Assumptions and deviations

  • MMTT carbohydrate content (50 g per meal). Bosch 2024 Methods Section 2.5 states “the carbohydrate content of the MMTT meal was extracted from the ingredients list and imputed as the meal-dose amount” but does not give the numeric value. The simulations above use 50 g glucose per MMTT bottle (Ensure Plus(R) 8 fl oz typical carbohydrate label value) and 50 g glucose per standard meal in Validation 4. The qualitative dose-response shape (plateau at ~200 ug for dual agonism, continued decrease for GLP-1- only) is robust to the meal-size assumption; absolute percent-change values are not.
  • Cotadutide molecular weight (4549 g/mol). Used to convert microgram doses to picomole doses for the depot compartment. The MEDI0382 sequence is published in Henderson 2016 (cited in Bosch 2024); the MW is not reproduced in Bosch 2024 itself.
  • No IIV encoded. Bosch 2024 fits the model as a sequential PD analysis where individual cotadutide PK profiles are pre-computed from the empirical Bayes estimates (CL, VC, KA) of the upstream Guan 2022 popPK model, and individual glucose baselines are taken from the observed data.

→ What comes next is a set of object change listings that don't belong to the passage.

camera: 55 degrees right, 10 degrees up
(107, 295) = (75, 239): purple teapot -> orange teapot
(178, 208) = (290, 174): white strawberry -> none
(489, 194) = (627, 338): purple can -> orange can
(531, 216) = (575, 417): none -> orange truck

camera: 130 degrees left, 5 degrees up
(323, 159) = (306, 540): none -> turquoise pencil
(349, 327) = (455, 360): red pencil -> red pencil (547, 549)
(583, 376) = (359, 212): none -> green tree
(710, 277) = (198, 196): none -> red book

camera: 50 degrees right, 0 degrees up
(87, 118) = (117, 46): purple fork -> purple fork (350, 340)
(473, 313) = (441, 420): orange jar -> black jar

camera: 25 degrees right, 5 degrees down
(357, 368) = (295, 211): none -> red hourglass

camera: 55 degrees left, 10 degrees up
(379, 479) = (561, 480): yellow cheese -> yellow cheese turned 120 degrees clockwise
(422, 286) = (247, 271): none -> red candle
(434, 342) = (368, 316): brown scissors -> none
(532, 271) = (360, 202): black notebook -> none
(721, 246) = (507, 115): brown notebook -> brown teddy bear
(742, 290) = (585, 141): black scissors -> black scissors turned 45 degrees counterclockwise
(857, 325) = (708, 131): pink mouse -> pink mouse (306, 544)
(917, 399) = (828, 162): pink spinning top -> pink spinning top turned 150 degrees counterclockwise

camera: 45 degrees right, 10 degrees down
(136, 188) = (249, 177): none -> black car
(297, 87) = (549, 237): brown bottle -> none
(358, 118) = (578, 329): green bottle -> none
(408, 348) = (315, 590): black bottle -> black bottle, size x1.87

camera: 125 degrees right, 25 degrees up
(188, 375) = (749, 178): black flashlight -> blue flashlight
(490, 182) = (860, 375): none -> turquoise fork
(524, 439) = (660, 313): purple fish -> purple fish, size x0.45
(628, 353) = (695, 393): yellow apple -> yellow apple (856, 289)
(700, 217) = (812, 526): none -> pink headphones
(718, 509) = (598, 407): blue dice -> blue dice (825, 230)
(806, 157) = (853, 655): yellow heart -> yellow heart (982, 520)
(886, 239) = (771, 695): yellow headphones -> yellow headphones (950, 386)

The published Bosch 2024 Table 3 reports only fixed-effect typical values and proportional residual errors; no random-effect variance components are tabulated. The supplement S12 mrgSolve code contains a single active eta on insulin-dependent glucose clearance CLglci, but the omega value is not reported in the on-disk paper or supplement, so it is not encoded here.
  • Healthy-volunteer parameter set not encoded. The supplement S12 code includes a PAT == 1 branch with healthy-volunteer values for CLglc (5.36 L/h), CLglci (0.072 (L/h)/(pmol/L)), POW_2L (0.327), POW_3 (0.286) and GIPINS (1) used in the Bosch 2022 development cohort. The Bosch 2024 MAD/Ph2a cohort is entirely T2DM so this packaged model uses the T2DM defaults; the HV alternatives appear in source-trace comments in the model file so a user simulating a healthy-volunteer counterfactual can modify the relevant ini() lines.
  • T2DM hypoglycaemic-glucagon counter-regulation absent. Bosch 2022 Table S2 and the supplement S12 code switch the glucose-on-glucagon feedback exponent to 0 when plasma glucose falls below baseline in T2DM patients (no hypoglycaemic glucagon counter-regulation); this is implemented in model() as glcglg_pow_eff <- glcglg_powh * (Cglc >= bslglc).
  • GIP-on-insulin effect absent in T2DM. The supplement S12 code fixes GIPINS (the GIP-on-insulin scaler) and POW_3 (the corresponding power exponent) at 0 for T2DM patients; the model file hard-codes gipins_s <- 0 / gipins_s0 <- 0 accordingly. The HV alternative (GIPINS = 1, POW_3 = 0.286) is documented in the model file’s ini() comment for lpow_4.
  • Eq 2 lifestyle effect denominator sign. The published Eq 2 in Bosch 2024 Methods Section 2.5 has (Kred - Klsc) in the denominator; with Kred = 0.0164 and Klsc = 10 the denominator is large negative. The formula reproduces the expected behaviour (FPG drops then slowly recovers); see Validation 2.
  • Lifestyle-rate units. Bosch 2024 Table 3 lists Klsc and Kred with the column header (h-1) but the paper text in Section 3.1 reports Kred = 0.0164 d^-1 with half-life 45 days; the supplement S12 code converts simulation time to days inside the lifestyle-effect formula (TIMEd = T / 24). The model file uses 1/day for Klsc and Kred and converts internally, matching the supplement code.
  • Upstream PK and 4GI sources not on disk. The cotadutide PK structure and individual EBE inputs are fixed from Guan et al. 2022 (cited in Bosch 2024 Methods Section 2.3) which is not on disk in this worktree; the typical values (KA = 0.343 1/h, CL = 1.04 L/h, V = 18.7 L) are taken from the on-disk supplement S12 $PK block defaults. The 4GI system parameters are fixed from Bosch et al. 2022 (also cited in Bosch 2024 Methods Section 2.3) which is not on disk in this worktree; the numeric values are taken from the on-disk supplement Tables S1 and S2 and the supplement S12 $THETA block.